GPs will be tasked with ensuring all young adults planning to go to university are offered a booster dose of meningococcal serogroup C conjugate (MenC) vaccine as part of a limited catch-up campaign from next year.

The catch-up programme aims to get young people who have missed out on the new teenage MenC booster protected by the time they head off to university campuses, where meningitis outbreaks have tended to concentrate.

Under a raft of changes to immunisation schedules announced recently, GPs will offer rotavirus vaccination in children under four months from July and flu vaccination in all two year olds and shingles vaccination for people aged 70 years from September.

GPs will also no longer be required to give infants a four-month MenC booster from June, while teenagers will start receiving a booster dose at 14 years through schools from September.

The Joint Committee on Vaccination and Immunisation (JCVI) has also recommended a GP-led programme ensuring that any young people under 25 who have been accepted for university should receive the booster dose. This would include individuals from the birth cohorts 1992/93 to 1998/99 who are entering higher education for the first time.

The Department of Health has decided to implement the catch-up from mid-August 2014. A spokesperson for NHS England said the payment method for the new service had not yet been arranged.

A letter from NHS England and Public Health England chiefs on changes to the MenC schedule states: ‘From mid-August 2014, there will be a catch-up programme of limited duration – possibly up to five years – to offer the vaccine to first-time university entrants under the age of 25 years, ie those who will not have been vaccinated at around 14 years under the revised schedule.’

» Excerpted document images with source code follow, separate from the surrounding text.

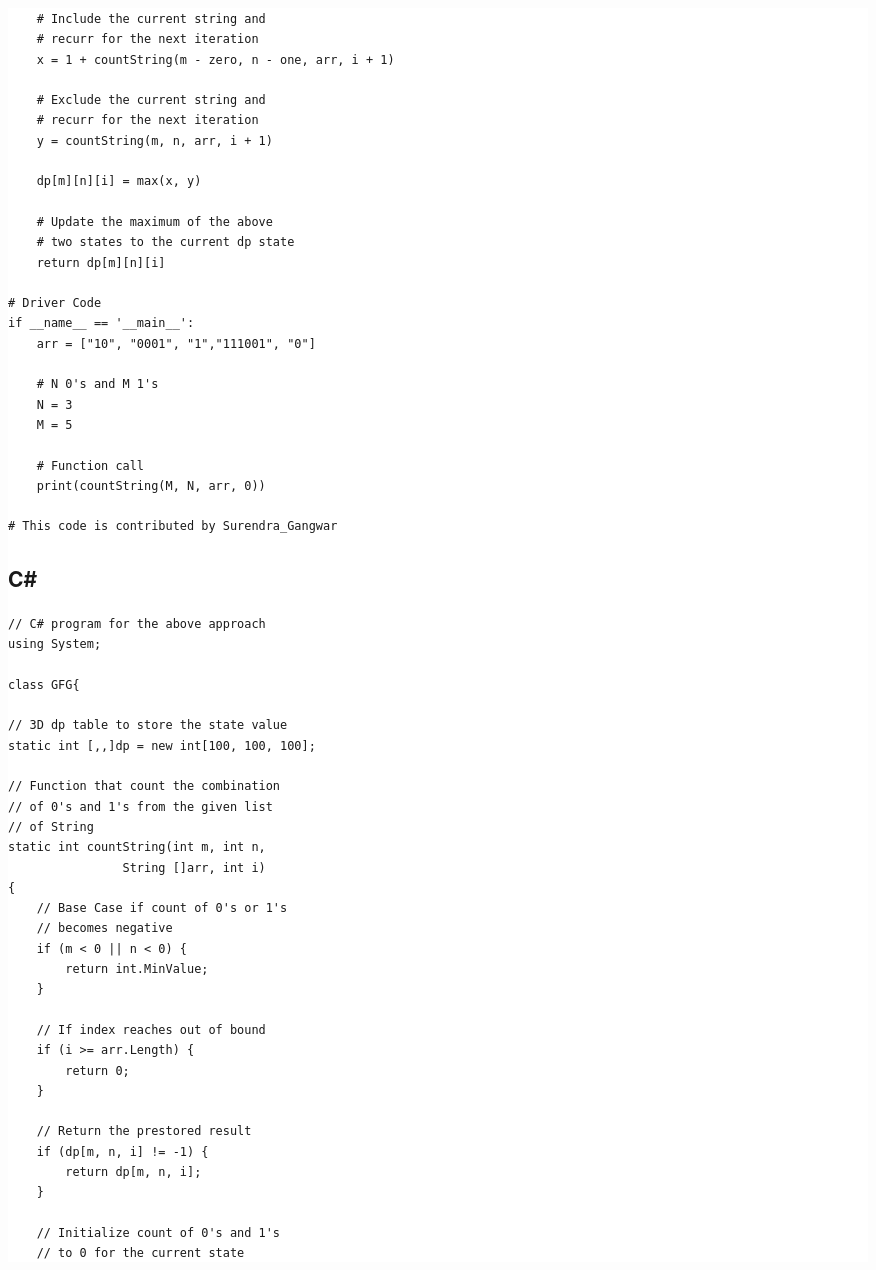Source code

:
 ```
    # Include the current string and
    # recurr for the next iteration
    x = 1 + countString(m - zero, n - one, arr, i + 1)

    # Exclude the current string and
    # recurr for the next iteration
    y = countString(m, n, arr, i + 1)

    dp[m][n][i] = max(x, y)

    # Update the maximum of the above
    # two states to the current dp state
    return dp[m][n][i]

# Driver Code
if __name__ == '__main__':
    arr = ["10", "0001", "1","111001", "0"]

    # N 0's and M 1's
    N = 3
    M = 5

    # Function call
    print(countString(M, N, arr, 0))

# This code is contributed by Surendra_Gangwar
```

## C#

```
// C# program for the above approach
using System;

class GFG{

// 3D dp table to store the state value
static int [,,]dp = new int[100, 100, 100];

// Function that count the combination
// of 0's and 1's from the given list
// of String
static int countString(int m, int n,
                String []arr, int i)
{
    // Base Case if count of 0's or 1's
    // becomes negative
    if (m < 0 || n < 0) {
        return int.MinValue;
    }

    // If index reaches out of bound
    if (i >= arr.Length) {
        return 0;
    }

    // Return the prestored result
    if (dp[m, n, i] != -1) {
        return dp[m, n, i];
    }

    // Initialize count of 0's and 1's
    // to 0 for the current state
```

‘This programme will be delivered mainly through primary care. To ensure time for a full immune response, young people should be vaccinated no later than two weeks before departing from university. Starting the programme in mid-August 2014 will ensure that young people are immunised before they leave for university.’

Minutes from February’s JCVI board meeting state: ‘As studies had shown that the prevalence of carriage of mengingococcal bacteria increased sharply within the first few weeks of entry to university, a booster dose of MenC conjugate vaccine would be most effective if given prior to entry to university and may be ineffective if given after entry to university. The booster dose should therefore be offered following acceptance to university but before first entry to university.’

Dr Bill Beeby, chair of the GPC’s clinical and prescribing subcommittee and a GP in Middlesbrough, said: ‘We won’t know who has been accepted to universities, so ultimately there’s going to be a big responsibility on people to make sure they make arrangements for themselves.’

‘Logicially, this would be something recommended as part of the university acceptance process. People will need to be advised that they should go their GP and request [the booster] because otherwise we’re not going to be able to deal with it.’

He added: ‘The immunisation schedules are very complicated anyway - we’ve got flu vaccinations for children coming in soon and all these things are making the immunisation workload very crowded.

‘Of course we want [students] to have it before they go and get exposed to these risks at university, but there’s going to have to be some pragmatic solutions. There needs to be a flexible way of doing this.’

A spokesperson for NHS England said: ‘Public Health England are developing a vaccination strategy for young people who are to go to university and may need a MenC booster.’

‘A price will be set once the strategy and associated funding has been agreed between Public Health England and NHS England.’